Review of COP 21 agreement would be welcome

It's hard to know what we should make of Donald Trump's election to the White House. One positive development that might come out of it all is his commitment to reverse the decision of the United States' government to support the COP 21 agreement on global warming. That deal was signed-off in Paris at the end of 2015.

Irrespective of the claims made by scientists concerning our ability to secure future greenhouse gas emission targets here in Northern Ireland, one fundamental fact remains unchallenged. And it’s this: grass-based agriculture will always remain inherently inefficient from a carbon footprint perspective.

Let me fire out a couple of examples. It is possible to finish beef cattle at 15 months, if they are fed large amounts of cereal and other concentrates: the equivalent time period for cattle fed grass-based diets is closer to 30 months.

Similarly, it is possible to double the milk output of cows fed large quantities of meals in sheds, when compared with their counterparts that are put out into a grass field directly after calving in the month of February.

The last couple years have seen a significant number of media profiles given to scientists who espouse the view that grassland farming is inherently inefficient.

One of the most obvious ways of looking at this is to consider the time required to take a meat producing animal through to point of slaughter. The longer this process takes, the more carbon dioxide and other greenhouse gases the animals concerned will push out into the atmosphere.

But this is only one side of the story. The reality is that every consumer in the world knows that producing milk beef and lamb from grazed grass is the most ‘natural’ way of farming dairy cows, cattle and sheep.

Hence my shock at the total acquiescence demonstrated by the UK in signing up for COP 21 without flagging up the importance of grazed grass to the economy of Northern Ireland and the totally natural way our farmers go about their business.

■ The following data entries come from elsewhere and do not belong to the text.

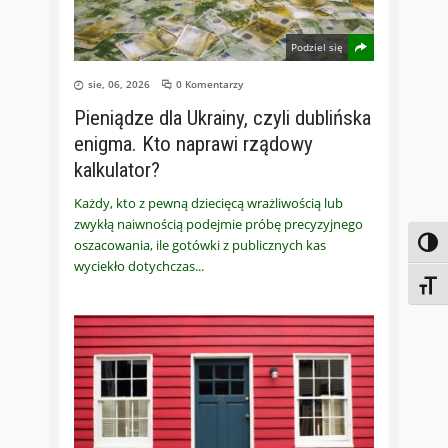
Podziel się
sie, 06, 2026
0 Komentarzy
Pieniądze dla Ukrainy, czyli dublińska
enigma. Kto naprawi rządowy
kalkulator?
Każdy, kto z pewną dziecięcą wrażliwością lub
zwykłą naiwnością podejmie próbę precyzyjnego
oszacowania, ile gotówki z publicznych kas
Toggl
wyciekło dotychczas
Toggl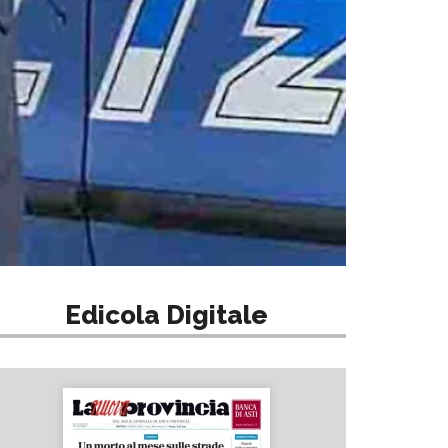
Edicola Digitale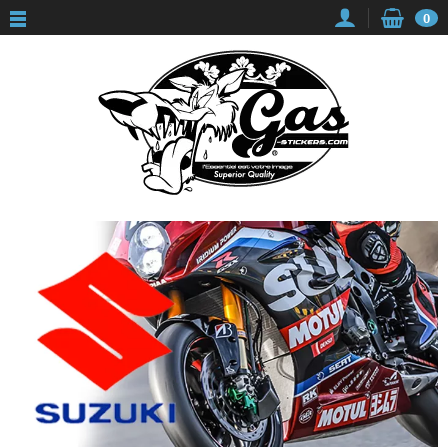
Panneau de gestion des cookies
0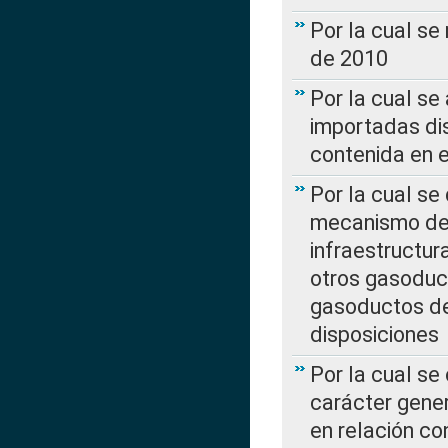
Por la cual se
de 2010
Por la cual se
importadas dis
contenida en e
Por la cual se
mecanismo de 
infraestructur
otros gasoduc
gasoductos de
disposiciones
Por la cual se
carácter gener
en relación co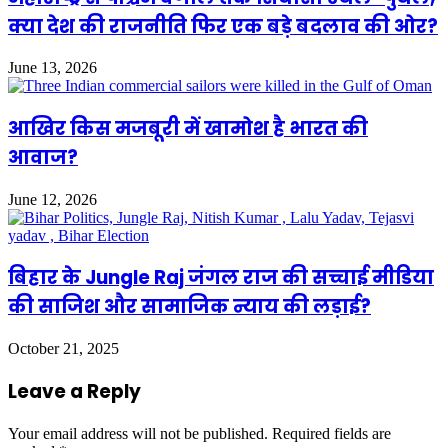
क्या देश की राजनीति फिर एक बड़े बदलाव की ओर?
June 13, 2026
आखिर किस मजबूरी में खामोश है भारत की
आवाज?
June 12, 2026
बिहार के Jungle Raj जंगल राज की सच्चाई मीडिया
की साजिश और सामाजिक न्याय की लड़ाई?
October 21, 2025
Leave a Reply
Your email address will not be published.
Required fields are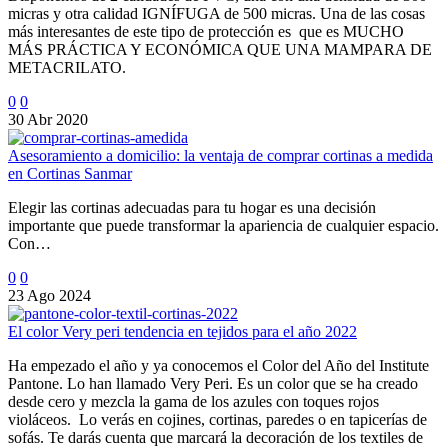
micras y otra calidad IGNÍFUGA de 500 micras. Una de las cosas
más interesantes de este tipo de protección es que es MUCHO
MÁS PRÁCTICA Y ECONÓMICA QUE UNA MAMPARA DE
METACRILATO.
0
0
30 Abr 2020
Asesoramiento a domicilio: la ventaja de comprar cortinas a medida
en Cortinas Sanmar
Elegir las cortinas adecuadas para tu hogar es una decisión
importante que puede transformar la apariencia de cualquier espacio.
Con…
0
0
23 Ago 2024
El color Very peri tendencia en tejidos para el año 2022
Ha empezado el año y ya conocemos el Color del Año del Institute
Pantone. Lo han llamado Very Peri. Es un color que se ha creado
desde cero y mezcla la gama de los azules con toques rojos
violáceos. Lo verás en cojines, cortinas, paredes o en tapicerías de
sofás. Te darás cuenta que marcará la decoración de los textiles de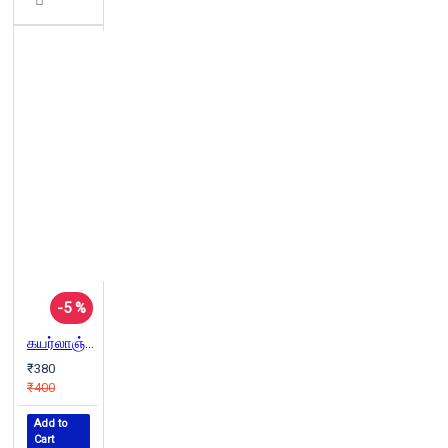
-5 %
கயர்லாஞ்சி: படுகொலையும் அநீதியும்
₹380
₹400
Add to
Cart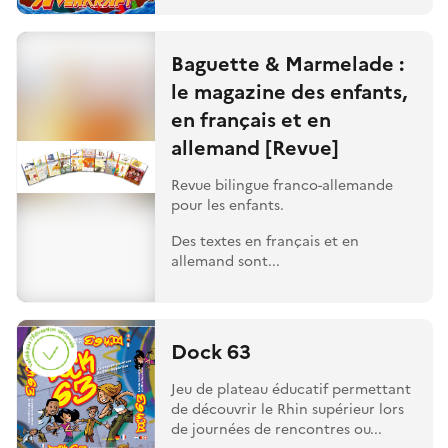
Baguette & Marmelade :
le magazine des enfants,
en français et en
allemand [Revue]
Revue bilingue franco-allemande
pour les enfants.
Des textes en français et en
allemand sont...
Dock 63
Jeu de plateau éducatif permettant
de découvrir le Rhin supérieur lors
de journées de rencontres ou...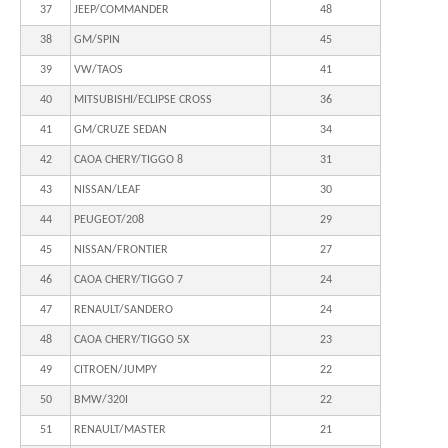
37
JEEP/COMMANDER
48
38
GM/SPIN
45
39
VW/TAOS
41
40
MITSUBISHI/ECLIPSE CROSS
36
41
GM/CRUZE SEDAN
34
42
CAOA CHERY/TIGGO 8
31
43
NISSAN/LEAF
30
44
PEUGEOT/208
29
45
NISSAN/FRONTIER
27
46
CAOA CHERY/TIGGO 7
24
47
RENAULT/SANDERO
24
48
CAOA CHERY/TIGGO 5X
23
49
CITROEN/JUMPY
22
50
BMW/320I
22
51
RENAULT/MASTER
21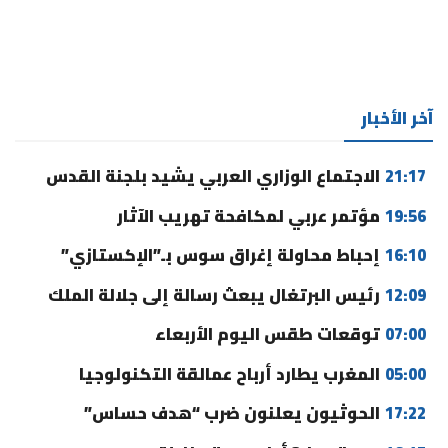
آخر الأخبار
21:17
الاجتماع الوزاري العربي يشيد بلجنة القدس
19:56
مؤتمر عربي لمكافحة تهريب الآثار
16:10
إحباط محاولة إغراق سوس بـ”الإكستازي”
12:09
رئيس البرتغال يبعث رسالة إلى جلالة الملك
07:00
توقعات طقس اليوم الأربعاء
05:00
المغرب يطارد أرباح عمالقة التكنولوجيا
17:22
الحوثيون يعلنون ضرب “هدف حساس”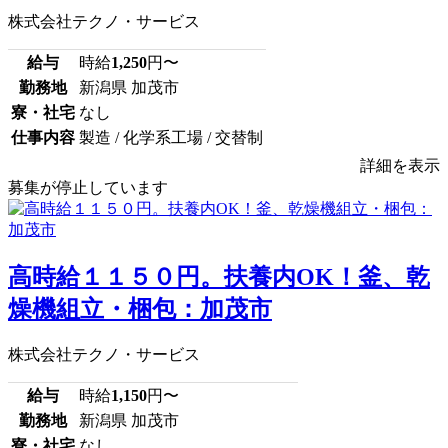
株式会社テクノ・サービス
給与
時給
1,250
円〜
勤務地
新潟県 加茂市
寮・社宅
なし
仕事内容
製造 / 化学系工場 / 交替制
詳細を表示
募集が停止しています
高時給１１５０円。扶養内OK！釜、乾
燥機組立・梱包：加茂市
株式会社テクノ・サービス
給与
時給
1,150
円〜
勤務地
新潟県 加茂市
寮・社宅
なし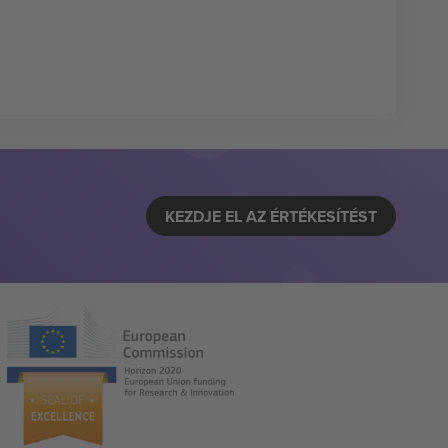
KEZDJE EL AZ ÉRTÉKESÍTÉST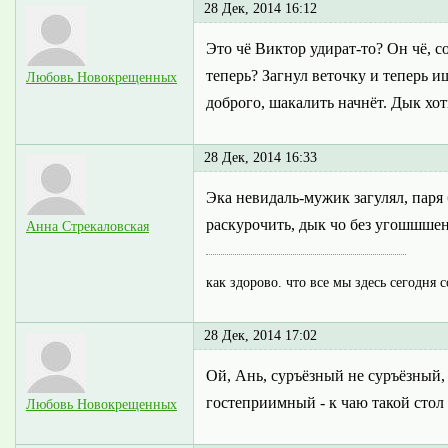
28 Дек, 2014 16:12
Это чё Виктор удират-то? Он чё, с
теперь? Загнул веточку и теперь 
Любовь Новокрещенных
доброго, шакалить начнёт. Дык хоть 
28 Дек, 2014 16:33
Эка невидаль-мужик загулял, паря
раскурочить, дык чо без угошшше
Анна Стрекаловская
как здорово. что все мы здесь сегодня 
28 Дек, 2014 17:02
Ой, Ань, суръёзный не суръёзный,
гостеприимный - к чаю такой стол 
Любовь Новокрещенных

Let’s be clear about this: keeping a suckler cow to produce one calf a year on a Tyrone hill farm and for her progeny to be eventually finished on a Co Down finishing unit probably breaks every ‘global warming’ principle in the book

But it is the most appropriate way that one could imagine of producing beef, using management techniques that are totally in sync with Northern Ireland’s natural environment. So if Trump, at least, forces a review of COP 21, this could give farm leaders in this part of the world with a second opportunity to espouse the real value of grass based agriculture.